• [ESTRATTO DEL DOCUMENTO]
..........

In Corea del Sud hanno affrontato il problema in modo pragmatico e innovativo, facendo ampio uso delle tecnologie odierne. Attraverso l’uso intelligente della grande mole di dati disponibili (eccoli: i famosi BigData!), sono riusciti non solo a circoscrivere, ma anzi ad “anticipare” il contagio, intervenendo in modo  mirato sui singoli individui a rischio e lasciando quindi aperte molte più attività economiche rispetto al caso italiano. La cosa sembra aver funzionato bene, e probabilmente altri Paesi (come la stessa Italia) seguiranno questa strada, anche se questo dovesse comportare qualche limitazione riguardo alla privacy.

In questa situazione di emergenza globale è poi interessante osservare come, oltre alle app sudcoreane, diverse altre informazioni preziose possono essere scambiate dai vari Paesi nello sforzo comune di contenere la pandemia. E non mi riferisco solo alle informazioni mediche relative alla conoscenza dei coronavirus, o agli studi su farmaci e vaccini. Parlo anche dei possibili approcci relativi alla “riapertura” che seguirà la fase acuta, riapertura che sappiamo bene non potrà essere repentina e totale.

Trovo interessante, a questo proposito, citare l’approccio israeliano, che prevede di riaprire le attività in una sequenza temporale sfasata in base all’età delle persone (prima i bambini nelle scuole, poi gli adulti nelle fabbriche, ecc.), lasciando per ultimi gli anziani, che hanno dimostrato essere particolarmente vulnerabili al Covid19 (specie se uomini). La deformazione professionale mi fa leggere questo approccio secondo il criterio della “valutazione del rischio”, dato come combinazione tra la probabilità e la gravità di un evento sfavorevole, dove l’evento in questione è l’esito di un contagio. Per gli anziani il rischio è molto alto, come purtroppo ci è noto. E, di conseguenza, per questi individui le misure di riduzione del rischio stesso devono essere più rigide (a rischio più elevato devono infatti corrispondere misure più stringenti). Come nel caso dell’approccio sudcoreano al contenimento del contagio, l’approccio israeliano alla post-emergenza, forse, sarà seguito anche da altri Paesi.

Tornando al cambiamento in atto nelle attività produttive, non mancano naturalmente idee innovative in campo medico. Carlo Ratti, ad esempio, ha promosso e realizzato il progetto no-profit ed open-source “CURA” (Connected Units for Respiratory Ailments), che consente di riutilizzare dei container per creare speciali moduli ad elevato biocontenimento che possono essere rapidamente realizzati e messi in funzione nelle città di tutto il mondo, rispondendo prontamente alla carenza di spazi di terapia intensiva negli ospedali. Idea intelligente e meritoria.

..........

(Voci del dataset)
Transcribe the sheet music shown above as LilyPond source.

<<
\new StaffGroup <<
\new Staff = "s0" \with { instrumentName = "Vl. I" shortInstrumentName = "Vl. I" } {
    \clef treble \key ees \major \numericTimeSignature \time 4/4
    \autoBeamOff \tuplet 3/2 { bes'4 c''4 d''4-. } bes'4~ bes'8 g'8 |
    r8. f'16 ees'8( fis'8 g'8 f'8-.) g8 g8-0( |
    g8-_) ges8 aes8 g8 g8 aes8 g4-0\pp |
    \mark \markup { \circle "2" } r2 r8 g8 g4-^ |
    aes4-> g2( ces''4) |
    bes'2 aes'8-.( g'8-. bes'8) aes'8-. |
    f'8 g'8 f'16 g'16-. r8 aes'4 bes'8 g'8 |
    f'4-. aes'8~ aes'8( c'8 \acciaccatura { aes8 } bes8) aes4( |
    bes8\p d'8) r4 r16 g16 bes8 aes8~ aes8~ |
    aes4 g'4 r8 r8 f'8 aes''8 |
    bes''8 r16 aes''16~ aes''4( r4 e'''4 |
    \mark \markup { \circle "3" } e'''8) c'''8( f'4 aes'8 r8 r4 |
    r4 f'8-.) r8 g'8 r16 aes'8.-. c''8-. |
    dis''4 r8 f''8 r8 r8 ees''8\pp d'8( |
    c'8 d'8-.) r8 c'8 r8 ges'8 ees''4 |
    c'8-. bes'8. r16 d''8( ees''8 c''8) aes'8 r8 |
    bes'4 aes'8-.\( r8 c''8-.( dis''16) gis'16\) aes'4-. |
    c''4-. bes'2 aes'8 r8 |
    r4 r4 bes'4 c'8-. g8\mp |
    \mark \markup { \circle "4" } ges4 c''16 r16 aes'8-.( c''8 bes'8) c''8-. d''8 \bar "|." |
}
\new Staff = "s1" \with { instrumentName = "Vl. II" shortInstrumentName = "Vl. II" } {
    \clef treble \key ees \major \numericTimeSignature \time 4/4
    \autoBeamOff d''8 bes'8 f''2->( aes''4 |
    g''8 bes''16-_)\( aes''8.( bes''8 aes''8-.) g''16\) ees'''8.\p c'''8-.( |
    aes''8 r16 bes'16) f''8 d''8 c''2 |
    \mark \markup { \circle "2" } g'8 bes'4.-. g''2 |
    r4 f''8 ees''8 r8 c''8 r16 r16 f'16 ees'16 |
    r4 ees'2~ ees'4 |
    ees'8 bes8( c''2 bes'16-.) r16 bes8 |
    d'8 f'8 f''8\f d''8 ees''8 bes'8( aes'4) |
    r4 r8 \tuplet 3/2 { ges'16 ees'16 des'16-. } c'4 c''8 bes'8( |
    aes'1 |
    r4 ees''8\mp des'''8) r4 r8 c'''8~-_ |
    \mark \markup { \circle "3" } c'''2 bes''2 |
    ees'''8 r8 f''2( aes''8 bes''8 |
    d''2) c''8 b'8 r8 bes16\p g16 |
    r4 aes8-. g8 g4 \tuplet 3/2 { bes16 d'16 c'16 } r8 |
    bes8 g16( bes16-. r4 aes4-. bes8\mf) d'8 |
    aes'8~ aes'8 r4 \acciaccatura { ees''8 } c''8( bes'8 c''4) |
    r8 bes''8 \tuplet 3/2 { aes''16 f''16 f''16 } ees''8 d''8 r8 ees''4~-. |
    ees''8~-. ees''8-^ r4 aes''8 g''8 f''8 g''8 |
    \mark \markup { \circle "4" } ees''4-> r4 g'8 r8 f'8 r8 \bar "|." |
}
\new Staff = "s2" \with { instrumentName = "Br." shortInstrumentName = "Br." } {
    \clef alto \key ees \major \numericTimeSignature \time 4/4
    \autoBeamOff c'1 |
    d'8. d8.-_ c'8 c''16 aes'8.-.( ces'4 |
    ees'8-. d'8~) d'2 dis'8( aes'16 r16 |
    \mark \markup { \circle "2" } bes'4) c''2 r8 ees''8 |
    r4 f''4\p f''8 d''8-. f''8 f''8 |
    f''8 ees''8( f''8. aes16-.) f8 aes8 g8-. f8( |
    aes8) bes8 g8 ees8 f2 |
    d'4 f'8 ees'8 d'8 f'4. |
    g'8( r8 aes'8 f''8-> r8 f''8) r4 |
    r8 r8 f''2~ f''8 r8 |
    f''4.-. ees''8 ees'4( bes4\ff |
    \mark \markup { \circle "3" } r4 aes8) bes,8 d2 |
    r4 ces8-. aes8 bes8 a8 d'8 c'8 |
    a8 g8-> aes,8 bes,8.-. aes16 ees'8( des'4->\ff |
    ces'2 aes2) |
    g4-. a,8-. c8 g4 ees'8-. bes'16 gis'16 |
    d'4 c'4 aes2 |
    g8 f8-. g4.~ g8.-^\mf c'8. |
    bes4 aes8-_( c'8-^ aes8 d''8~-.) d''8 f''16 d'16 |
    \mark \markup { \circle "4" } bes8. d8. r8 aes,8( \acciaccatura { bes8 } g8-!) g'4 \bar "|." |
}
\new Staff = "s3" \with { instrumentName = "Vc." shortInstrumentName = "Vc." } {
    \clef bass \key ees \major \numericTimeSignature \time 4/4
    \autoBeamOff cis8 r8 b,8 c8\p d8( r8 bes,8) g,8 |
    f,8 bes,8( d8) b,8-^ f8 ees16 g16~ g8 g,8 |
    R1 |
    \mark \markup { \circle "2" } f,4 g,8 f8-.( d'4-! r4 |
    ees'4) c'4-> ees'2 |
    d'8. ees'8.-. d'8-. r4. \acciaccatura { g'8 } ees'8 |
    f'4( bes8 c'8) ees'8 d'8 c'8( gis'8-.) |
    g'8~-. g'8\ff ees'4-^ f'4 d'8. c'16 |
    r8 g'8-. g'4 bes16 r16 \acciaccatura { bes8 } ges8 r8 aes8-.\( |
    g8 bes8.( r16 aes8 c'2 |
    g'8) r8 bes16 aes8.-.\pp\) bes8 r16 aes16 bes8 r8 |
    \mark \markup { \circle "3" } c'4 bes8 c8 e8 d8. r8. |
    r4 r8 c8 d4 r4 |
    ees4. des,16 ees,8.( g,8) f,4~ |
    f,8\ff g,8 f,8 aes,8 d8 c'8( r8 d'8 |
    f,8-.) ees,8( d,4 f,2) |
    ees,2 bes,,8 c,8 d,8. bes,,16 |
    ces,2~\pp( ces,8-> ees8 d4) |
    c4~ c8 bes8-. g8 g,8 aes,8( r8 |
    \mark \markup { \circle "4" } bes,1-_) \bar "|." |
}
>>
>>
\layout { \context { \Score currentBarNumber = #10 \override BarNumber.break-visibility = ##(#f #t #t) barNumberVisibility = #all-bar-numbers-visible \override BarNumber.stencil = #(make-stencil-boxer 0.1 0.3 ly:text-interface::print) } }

..........

• [COMPITO 1] Estrai dall'estratto del documento il passaggio compreso tra "In questa situazione" e "repentina e totale.", estremi inclusi.
• [COMPITO 2] Secondo l'estratto del documento, quale progetto no-profit e open-source ha promosso e realizzato Carlo Ratti?
Per svolgere il lavoro basati esclusivamente sul testo.

• [RISPOSTA 1]
In questa situazione di emergenza globale è poi interessante osservare come, oltre alle app sudcoreane, diverse altre informazioni preziose possono essere scambiate dai vari Paesi nello sforzo comune di contenere la pandemia. E non mi riferisco solo alle informazioni mediche relative alla conoscenza dei coronavirus, o agli studi su farmaci e vaccini. Parlo anche dei possibili approcci relativi alla “riapertura” che seguirà la fase acuta, riapertura che sappiamo bene non potrà essere repentina e totale.

• [RISPOSTA 2] Il progetto "CURA" (Connected Units for Respiratory Ailments).